A primary car that caught fire, a back-up that had been an 'EV mule', and a quarter-mile of fuel away from glory. It's time to delve deeper into one of the best stories from this year's Indianapolis 500.
Ryan Hunter-Reay is the 2012 IndyCar champion and 2014 Indy 500 winner. At the end of 2021 he left the Andretti seat he'd made those achievements in, sat on the sidelines for a year, and has since returned to the race for the last three seasons with Dreyer & Reinbold Racing/Cusick Motorsports.

He led 48 of this year's 200 laps, the second-most of anyone on the day, and was set to come out at the head of the pack that eventually fought for the win, featuring eventual race winner Alex Palou and Marcus Ericsson, at the final stop. Even more importantly, an average stop would have also got him out ahead of the two drivers trying to stay on the lead lap, Devlin DeFrancesco and Louis Foster, that Palou and Ericsson got stuck behind.

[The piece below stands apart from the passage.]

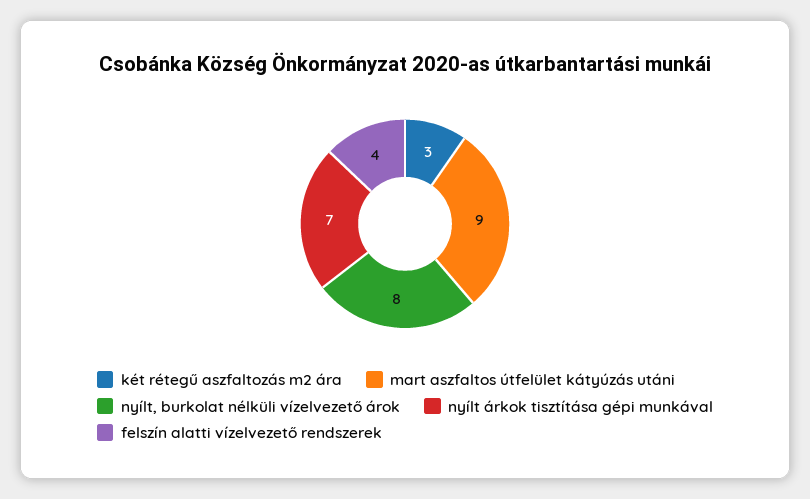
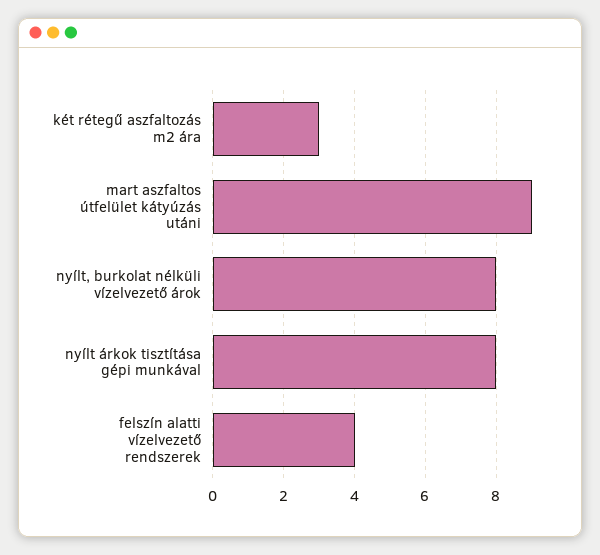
nyílt árkok tisztítása gépi munkával: 7 -> 8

Add all that together - on the lead strategy with 30 laps to go, and with two cars as a buffer desperately trying to get their laps back and keeping pace - and it's hard to imagine how Hunter-Reay wouldn't have won his second Indy 500 if that last stop had just gone to plan.
But he ran out of fuel just before pitting on lap 169. With not enough fuel to get to the engine even after filling the tank, the car couldn't be restarted.

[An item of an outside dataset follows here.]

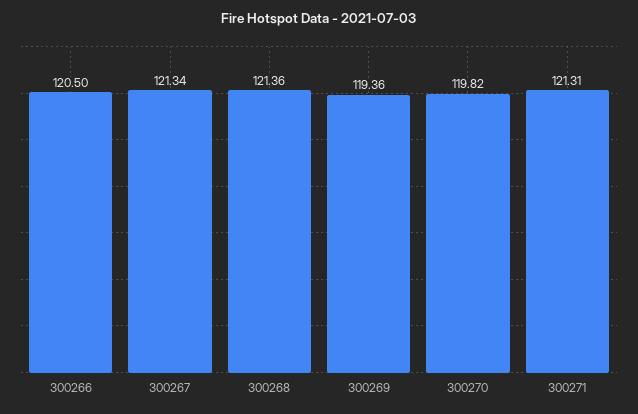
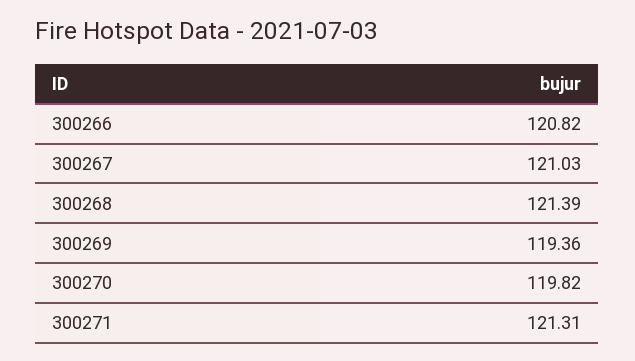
300266: 120.5 -> 120.82
300267: 121.34 -> 121.03
300268: 121.36 -> 121.39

"It's headline stuff, it's kind of what dreams are made of," Hunter-Reay says of his lost win, speaking on the latest episode of The Race IndyCar Podcast.
"And I don't even think the Fox broadcast booth had an idea of exactly how real it was that we were going to have a shot.
"We were going to be controlling the race from the front. In the last stint I was going to come out in front of those two lap cars that Alex Palou and Marcus Ericsson had to deal with from behind.
"Could have, should have, would have, but I would have had a shot to go fight for it.
"And yeah, we just missed it by tenths of a gallon, quarter mile, basically."
But that's not even really the craziest part of the story.

On the Friday before the Indy 500, Hunter-Reay's car erupted into flames in the pits during Carb Day practice. With no back-up built to the same specification, Hunter-Reay needed the spare car and he must have been speechless when he saw it.
A few weeks ago he had been sat in this car - when it was an EV. The team put an electric motor in it to practice pitstops. So not only was it not a car with all the perfectly curved, flat and treated areas for aerodynamics on the surface, but it had been battered thousands of times with wheels being smashed on and ripped off.
"This car had to be converted from that pitstop-beater to the race car basically overnight," adds Hunter-Reay, with most of the Dreyer & Reinbold/Cusick crew not sleeping and working through the night.
To make matters worse, after building this car, the team had to ask for a special session on Saturday morning to do an install and check for leaks. That amounted to an out-and-in lap in freezing cold conditions, some of the coldest on record. There was no chance for a balance check as the tyres were too cold and the air not representative of the density and temperature it would be in the Indy 500.
Then it was wrapped, and thrown straight at Turn 1 at over 200mph for the first time in the race the next day!
"The team does such a great job in their car prep," says Hunter-Reay, "because they focus only on the 500, it's a really talented group there at Dreyer & Reinbold/Cusick Motorsports.
"Their preparation, the car fit, the body fit, all of that is some of the best I've ever seen. However, the race car, the primary car, is the car."
Hunter-Reay says he "sunk like a stone" at the start of the race because they'd gone conservative on the set-up, basically for safety, and he had horrendous understeer. But the team kept adding front wing, and Hunter-Reay's point about its preparation was clearly bang on as the car edged closer and closer to contention.
It's not easy to be the only team that does only the Indy 500. Your personnel might be fresher and motivated a bit differently, but they're also coming up against teams in the rhythm of six race weekends already and with bigger budgets and staff counts.

It feels like every year Dreyer & Reinbold/Cusick overachieves in someway. It qualified 12th in 2024, which "is something remarkable" in this series, Hunter-Reay reckons. He finished 11th in 2023 and the two years prior to that the team notched top-10 finishes.
But what next for the driver originally from Dallas, Texas? Will he be back to try to right the wrong of 2025 in next year's Indy 500?
"Every year since leaving Andretti, every year that I come back and do this, it's about a number of variables that have to be met to my standard that I want to see done," he says.
"The amount of development being done, the damper programme, the windtunnel testing. And Dreyer & Reinbold/Cusick Motorsports has done a great job on that.
"But I have to make that decision based on those variables every year. I'm not going to the Indy 500 to be a part of it. Never want to be a participant in that regard. I'm going there to win, and I want a shot to win.
"I've got to make those decisions as they come and we'll see where that lies. Haven't really got there yet though. We'll see soon enough."